● **Materials provided**

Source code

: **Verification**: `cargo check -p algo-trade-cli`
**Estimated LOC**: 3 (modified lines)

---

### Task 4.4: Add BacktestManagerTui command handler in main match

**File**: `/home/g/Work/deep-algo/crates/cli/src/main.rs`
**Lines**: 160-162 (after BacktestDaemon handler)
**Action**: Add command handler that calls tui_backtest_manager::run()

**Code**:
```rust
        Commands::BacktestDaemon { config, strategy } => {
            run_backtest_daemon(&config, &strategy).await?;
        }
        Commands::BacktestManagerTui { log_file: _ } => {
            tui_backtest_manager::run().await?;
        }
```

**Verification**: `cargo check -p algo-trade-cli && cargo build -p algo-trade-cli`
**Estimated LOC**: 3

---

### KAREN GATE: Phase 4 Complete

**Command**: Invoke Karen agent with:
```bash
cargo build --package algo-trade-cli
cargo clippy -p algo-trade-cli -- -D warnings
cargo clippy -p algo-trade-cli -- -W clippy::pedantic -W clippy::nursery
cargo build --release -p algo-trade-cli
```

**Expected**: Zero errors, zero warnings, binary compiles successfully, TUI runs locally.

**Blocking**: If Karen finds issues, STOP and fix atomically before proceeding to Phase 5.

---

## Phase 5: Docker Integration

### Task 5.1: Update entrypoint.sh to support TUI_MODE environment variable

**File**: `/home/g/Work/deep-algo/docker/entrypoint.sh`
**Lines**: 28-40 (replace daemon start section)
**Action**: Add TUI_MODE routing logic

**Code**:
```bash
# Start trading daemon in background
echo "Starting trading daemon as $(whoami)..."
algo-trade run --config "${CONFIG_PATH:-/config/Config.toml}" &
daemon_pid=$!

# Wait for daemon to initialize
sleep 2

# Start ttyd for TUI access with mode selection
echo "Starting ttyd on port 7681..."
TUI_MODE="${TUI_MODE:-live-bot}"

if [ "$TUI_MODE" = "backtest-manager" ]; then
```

● **What is needed**
Return every line above that contains the word "Task".

● **Response below**
### Task 4.4: Add BacktestManagerTui command handler in main match
### Task 5.1: Update entrypoint.sh to support TUI_MODE environment variable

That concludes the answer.